Il Manchester United continua a fare male quasi tutte le fasi di gioco. Non è efficace in pressing ma nemmeno quando prova a difendersi nella propria metà campo, non ha un grande gioco di possesso e allo stesso tempo le sue transizioni sono affidate allo stato di forma individuale dei suoi uomini offensivi. Recentemente ten Hag ha provato a buttarla sull’efficacia dei suoi attaccanti e sulla trasformazione delle occasioni da gol, citando la statistica sugli Expected Goals in maniera imprecisa. In realtà i numeri non sono rassicuranti: secondo i dati StatsBomb, la differenza tra xG prodotti e subiti dal Manchester United è addirittura negativa e al di sotto della media della Premier League, in una posizione che lo pone tra il Nottingham Forest e il Brentford. In generale, come notato anche dal blog di Opta, il Manchester United non ha ancora un’identità precisa, che forse è il peccato più grave per un allenatore come ten Hag, più ancora dei risultati e delle figuracce.
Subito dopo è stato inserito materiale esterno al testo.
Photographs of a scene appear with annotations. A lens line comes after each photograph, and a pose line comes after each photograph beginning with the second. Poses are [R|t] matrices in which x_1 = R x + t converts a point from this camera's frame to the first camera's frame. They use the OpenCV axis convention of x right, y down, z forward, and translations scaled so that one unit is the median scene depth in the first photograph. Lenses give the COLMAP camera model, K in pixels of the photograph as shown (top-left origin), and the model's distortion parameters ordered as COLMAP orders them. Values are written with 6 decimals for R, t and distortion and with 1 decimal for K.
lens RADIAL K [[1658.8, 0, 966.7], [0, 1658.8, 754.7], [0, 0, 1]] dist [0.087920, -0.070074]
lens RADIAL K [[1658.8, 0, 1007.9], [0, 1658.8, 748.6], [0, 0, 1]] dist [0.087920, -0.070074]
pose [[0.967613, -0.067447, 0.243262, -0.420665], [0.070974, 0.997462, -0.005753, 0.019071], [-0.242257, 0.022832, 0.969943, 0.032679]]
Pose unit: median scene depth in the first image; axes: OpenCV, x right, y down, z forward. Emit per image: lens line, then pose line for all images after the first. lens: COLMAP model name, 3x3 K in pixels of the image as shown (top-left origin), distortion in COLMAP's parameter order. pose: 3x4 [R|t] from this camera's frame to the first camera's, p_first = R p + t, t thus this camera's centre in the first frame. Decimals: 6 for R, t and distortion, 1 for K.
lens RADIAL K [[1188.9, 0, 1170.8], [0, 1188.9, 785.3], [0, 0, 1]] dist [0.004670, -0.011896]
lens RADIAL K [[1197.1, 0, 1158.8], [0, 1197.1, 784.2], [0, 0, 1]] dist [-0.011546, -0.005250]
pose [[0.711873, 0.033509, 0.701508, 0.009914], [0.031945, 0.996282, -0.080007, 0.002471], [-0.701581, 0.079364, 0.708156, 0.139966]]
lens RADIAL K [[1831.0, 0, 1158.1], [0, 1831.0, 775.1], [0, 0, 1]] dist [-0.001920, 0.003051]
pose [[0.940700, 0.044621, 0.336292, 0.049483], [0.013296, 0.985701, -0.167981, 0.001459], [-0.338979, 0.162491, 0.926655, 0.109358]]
La vita dell’allenatore del Manchester United deve essere dura se di fronte a questo ten Hag ha deciso di rispondere citando le sue due coppe. Forse l’intenzione era dimostrare che anche i poeti, come li aveva chiamati Mourinho, possono vincere qualcosa, ma alla fine è davvero così importante? Nel marzo del 2021, alla fine di una stagione che vedrà lo United secondo in campionato e perdente in finale di Europa League, Ole Gunnar Solskjaer aveva cercato di mettere in prospettiva la delusione. «Non basta un trofeo per dire: siamo tornati. È più importante la crescita graduale, che ti permette di essere costantemente in cima alla classifica o nelle fasi finali dei trofei. A volte una coppa può nascondere il fatto che stai ancora facendo fatica». Di lì a poco, il Manchester United prenderà la decisione autodistruttiva di riportare a casa Cristiano Ronaldo dopo 12 anni, facendo deragliare l’unico progetto tecnico che sembrava potesse mettere tutti i pezzi finalmente al loro posto.
Sono passati più di tre anni, il Manchester United è di nuovo all'inferno ed Erik ten Hag è ancora lì, in attesa che le cose facciano click. A volte si usa davvero questa espressione, perché è quello che sembra sia successo con Ferguson, in un modo in cui nessuno è riuscito ancora davvero a spiegare. Anni di sofferenze, gioco stantio, esperimenti che non hanno portato a nulla. Però, si dice, a un certo punto le cose hanno fatto click.